If a record contains a picture, skip the picture and transcribe the rest exactly.

## Dataset excerpts

····················

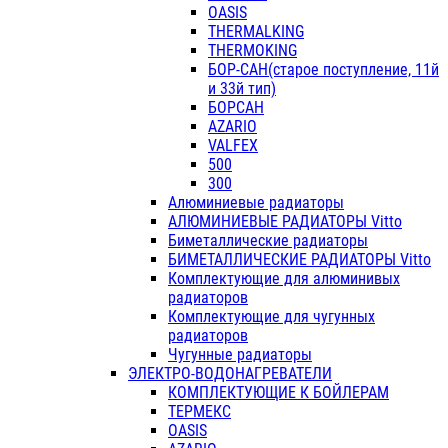
OASIS
THERMALKING
THERMOKING
БОР-САН(старое поступление, 11й
и 33й тип)
БОРСАН
AZARIO
VALFEX
500
300
Алюминиевые радиаторы
АЛЮМИНИЕВЫЕ РАДИАТОРЫ Vitto
Биметаллические радиаторы
БИМЕТАЛЛИЧЕСКИЕ РАДИАТОРЫ Vitto
Комплектующие для алюминивых
радиаторов
Комплектующие для чугунных
радиаторов
Чугунные радиаторы
ЭЛЕКТРО-ВОДОНАГРЕВАТЕЛИ
КОМПЛЕКТУЮЩИЕ К БОЙЛЕРАМ
ТЕРМЕКС
OASIS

····················

## EXERCISE RESPONSE
OASIS
THERMALKING
THERMOKING
БОР-САН(старое поступление, 11й
и 33й тип)
БОРСАН
AZARIO
VALFEX
500
300
Алюминиевые радиаторы
АЛЮМИНИЕВЫЕ РАДИАТОРЫ Vitto
Биметаллические радиаторы
БИМЕТАЛЛИЧЕСКИЕ РАДИАТОРЫ Vitto
Комплектующие для алюминивых
радиаторов
Комплектующие для чугунных
радиаторов
Чугунные радиаторы
ЭЛЕКТРО-ВОДОНАГРЕВАТЕЛИ
КОМПЛЕКТУЮЩИЕ К БОЙЛЕРАМ
ТЕРМЕКС
OASIS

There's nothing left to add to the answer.